Я вернулся на личную страницу Даши и пристально вгляделся в глаза, смотрящие на меня с аватарки. Тщетно. Это зеркало души не хотело показывать ровным счётом ничего.
— Жажда свободы, — пробормотал я.
Переключился на призрачное зрение и присвистнул.
Вот оно чё! Видимо, подростки, фанаты и прочие неуравновешенные товарищи по определению были гораздо более чувствительными, чем я. Однако у меня был чит-код, я его применил, и он сработал. Фотография в призрачном мире изменилась неуловимо, но радикально. Глаза девушки теперь и вправду будто светились. Я смотрел в них и видел готовность сражаться за… Да хоть за что-нибудь, неважно. За убеждения, которых нет. Но завести убеждение — это вообще не проблема, главное ведь — готовность их отстаивать. Главное — вера в то, что корейская девчонка поёт в микрофон о том, чем живёт твоё сердце.

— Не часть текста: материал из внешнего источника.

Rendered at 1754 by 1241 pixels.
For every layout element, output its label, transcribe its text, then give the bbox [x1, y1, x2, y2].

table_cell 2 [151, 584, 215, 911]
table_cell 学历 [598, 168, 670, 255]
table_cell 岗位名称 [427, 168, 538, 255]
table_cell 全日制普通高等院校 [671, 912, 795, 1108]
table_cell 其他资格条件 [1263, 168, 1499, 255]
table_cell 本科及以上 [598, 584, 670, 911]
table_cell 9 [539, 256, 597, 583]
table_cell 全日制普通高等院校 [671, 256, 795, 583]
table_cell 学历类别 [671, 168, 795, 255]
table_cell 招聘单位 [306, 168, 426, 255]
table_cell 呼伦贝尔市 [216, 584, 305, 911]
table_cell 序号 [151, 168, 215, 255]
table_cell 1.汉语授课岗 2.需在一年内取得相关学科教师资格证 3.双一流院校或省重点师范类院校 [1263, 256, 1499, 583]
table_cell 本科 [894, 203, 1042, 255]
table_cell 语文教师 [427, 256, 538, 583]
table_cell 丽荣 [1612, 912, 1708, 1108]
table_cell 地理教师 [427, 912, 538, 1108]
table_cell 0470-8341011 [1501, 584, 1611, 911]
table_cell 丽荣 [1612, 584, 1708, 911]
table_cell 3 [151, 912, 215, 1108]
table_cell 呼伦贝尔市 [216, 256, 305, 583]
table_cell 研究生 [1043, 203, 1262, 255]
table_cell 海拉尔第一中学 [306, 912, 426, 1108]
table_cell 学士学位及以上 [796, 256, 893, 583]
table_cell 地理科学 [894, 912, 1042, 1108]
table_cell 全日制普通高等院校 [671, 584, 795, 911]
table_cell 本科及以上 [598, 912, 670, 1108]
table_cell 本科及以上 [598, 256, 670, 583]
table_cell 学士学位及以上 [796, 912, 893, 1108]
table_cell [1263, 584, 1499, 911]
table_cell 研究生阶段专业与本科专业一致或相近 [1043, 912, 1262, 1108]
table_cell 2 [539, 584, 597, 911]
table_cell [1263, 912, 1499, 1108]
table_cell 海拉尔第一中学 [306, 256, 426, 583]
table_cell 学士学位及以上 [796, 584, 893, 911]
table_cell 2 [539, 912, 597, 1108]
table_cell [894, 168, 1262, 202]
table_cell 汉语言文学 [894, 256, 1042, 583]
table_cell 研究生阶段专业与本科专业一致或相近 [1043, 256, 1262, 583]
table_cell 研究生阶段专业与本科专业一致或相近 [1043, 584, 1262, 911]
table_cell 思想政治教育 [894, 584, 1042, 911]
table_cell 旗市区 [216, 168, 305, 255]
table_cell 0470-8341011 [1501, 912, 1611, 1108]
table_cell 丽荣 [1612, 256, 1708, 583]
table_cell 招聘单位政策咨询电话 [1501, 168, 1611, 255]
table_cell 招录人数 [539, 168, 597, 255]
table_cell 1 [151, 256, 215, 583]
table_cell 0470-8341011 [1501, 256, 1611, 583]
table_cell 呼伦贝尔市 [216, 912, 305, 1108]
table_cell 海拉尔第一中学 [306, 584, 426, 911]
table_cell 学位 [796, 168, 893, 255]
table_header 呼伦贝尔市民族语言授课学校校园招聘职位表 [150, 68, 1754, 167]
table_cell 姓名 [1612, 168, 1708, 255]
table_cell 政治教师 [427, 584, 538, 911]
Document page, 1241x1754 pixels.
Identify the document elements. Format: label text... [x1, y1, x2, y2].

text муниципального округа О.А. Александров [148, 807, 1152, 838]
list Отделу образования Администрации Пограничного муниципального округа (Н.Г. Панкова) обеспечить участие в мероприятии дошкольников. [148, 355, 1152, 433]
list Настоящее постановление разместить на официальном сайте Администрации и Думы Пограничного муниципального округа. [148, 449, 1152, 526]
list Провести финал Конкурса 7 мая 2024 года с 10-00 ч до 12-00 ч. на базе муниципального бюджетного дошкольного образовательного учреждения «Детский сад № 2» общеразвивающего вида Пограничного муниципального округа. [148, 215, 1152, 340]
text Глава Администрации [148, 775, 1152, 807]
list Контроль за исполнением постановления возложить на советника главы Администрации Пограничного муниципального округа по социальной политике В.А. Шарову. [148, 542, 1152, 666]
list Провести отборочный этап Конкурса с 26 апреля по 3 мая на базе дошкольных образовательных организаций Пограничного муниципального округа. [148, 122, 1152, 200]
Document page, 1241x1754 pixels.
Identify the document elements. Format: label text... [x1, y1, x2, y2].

Нет, передо мной была определённо не пустышка. В пустышках пустота ненасытима. А Даша была готова наполнить свою душу. Сейчас там живут «грязные поцелуи», а спустя годы их сменило бы что-то другое, более серьёзное. Однако сама способность жить и верить пробудилась благодаря пятерым юным кореянкам.
И тут мой призрачный взгляд как будто кто-то схватил и потянул вниз, к списку друзей и подписчиков. Последним среди них я увидел чёрный кружок аватарки с ником: «Nero». Знать не знаю, почему, но мне от него сделалось просто физически нехорошо. Как будто кто-то ледяной рукой сдавил сердце. Ненадолго, едва ощутимо, но всё же…
Нахмурившись, я кликнул на кружок. Пустой профиль, ровным счётом ничего интересного. Кроме, может быть, раздела «Подписки». Там значилось всего три аккаунта, ни один из которых не добавил Nero в друзья.
Дарья Орлова.
Ева Василевская.
И… Елизавета Кохина.
Лиза. Моя первая. В смысле, первый призрак, которому я помог вознестись.